Yoga myth 3: “Only young people can practice yoga”
fact: 79-year-old yoga teacher and author Barbara Currie told Live Science: “It’s not so much the age of the students, it’s more about the health of their bodies.” “I’ve been teaching yoga for 51 years. , My size and weight are the same as when I was in my 20s.” If someone is very stiff, the teacher can provide them with adjustments so that they can still practice. “For example, students can start doing yoga on a chair, and we will spend time increasing their strength and flexibility until they no longer need a chair and can participate in the class like everyone else,” Curry explained. Even so, age is not always an obstacle. “I have a 94-year-old student who moves like everyone else. I don’t need to adjust anything for her,” she added.
Yoga Misunderstanding 4: “If you have a bad back, you can’t practice yoga”
fact: About 80% of Americans will experience back pain at some point in their lives, according to American Chiropractic AssociationThen, these people will spend at least $50 billion on treatment each year. However, yoga can provide an effective and inexpensive alternative.A number of studies have shown that yoga can help relieve low back pain, one of which is Internal Medicine Yearbook It was found to be as effective as physical therapy.
At the same time, a meta-analysis of seven studies Journal of Yoga and Physical Therapy It was found that participants who practiced yoga reported less low back pain and better function. Interestingly, these benefits are reported to last 12 to 24 weeks after the end of the treatment course.
Yoga myth 5: “You must be slim to do yoga”
fact: More and more yoga teachers and people who advocate for a variety of body types are propagating the message that body shape and body type are not obstacles to yoga. As Eckhart said: “You may think that your body needs to adapt and be shaped into the perfect posture to describe the shape, but yoga knows that these postures are for your benefit, adapt and let them work and love your body. This It’s the wisdom of yoga.”
Where necessary, yoga props (such as blocks and straps) can be used to adjust the movement, or if forward bending is a challenge, simply widening the legs can allow the practitioner to obtain similar benefits. Studies have shown that yoga can also help improve body image.A study published in an Elsevier journal Body image After tracking more than 1,600 young people over 15 years, it was found that practicing yoga was associated with higher levels of physical satisfaction.
Yoga Myth 6: “Yoga is only for women”
fact: According to a recent study, many men view yoga as a female activity Complementary therapy in clinical practice, But the concept is changing. “Some people think that based on the stereotypes they see, hear, or read, they know the full content of this practice,” Michael James Wong, founder and teacher Yoga boy with Breathing items, Tell Live Science. “Nine out of ten, they are wrong. They realize that yoga is very good for their physical and mental health.”
In fact, yoga even affects the bedroom, and research shows Journal of Sexual Medicine Shows that it increases male desire and improves performance. But Wong said that the essence of yoga is deeper. “The real benefits come from self-awareness, mental health, techniques for calming the mind, and ways to turn to a positive perspective,” he said.

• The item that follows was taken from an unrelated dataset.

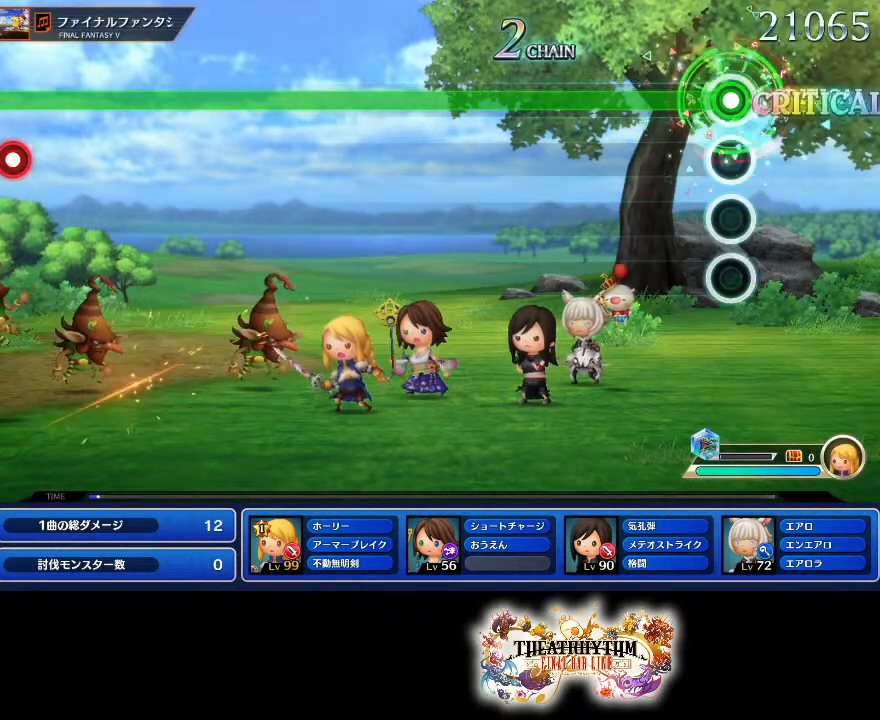
{"buttons": ["L2"], "left_stick": "center", "right_stick": "center", "events": []}
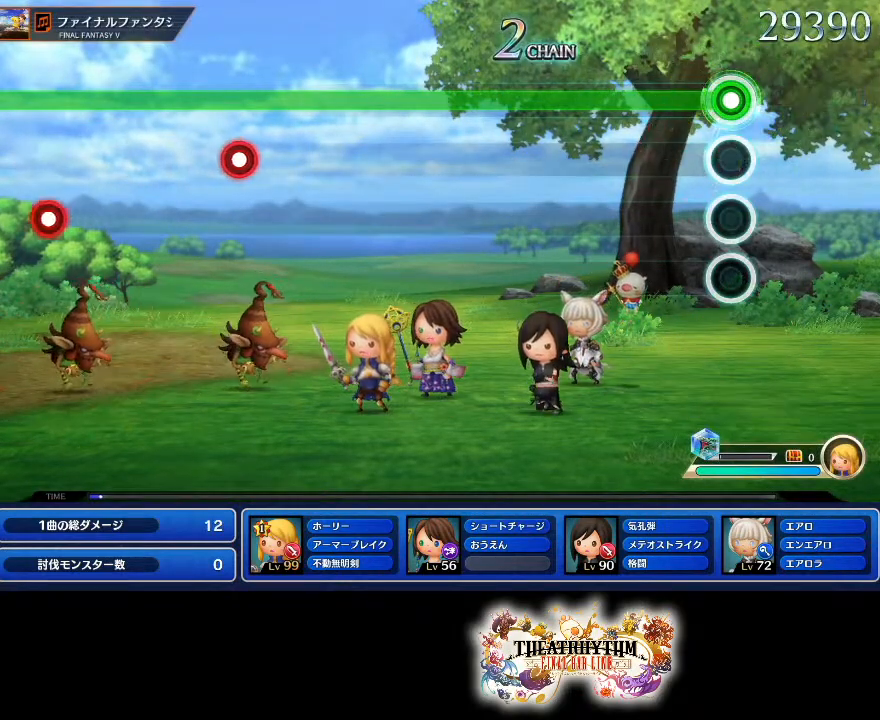
{"buttons": ["L2"], "left_stick": "center", "right_stick": "center", "events": []}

Whether you are young or not, flexible or rigid, or somewhere in between, yoga may be a great choice for you. Ignore the myths and stereotypes surrounding traditions and blaze a trail of their own. As Wong said: “The best way is to remember that you are unique in your body shape, shape and proportions, as well as in your daily activities and personal experiences. This way you can focus on yourself in practice without You need to compare your practice with others or judge what is “good”.”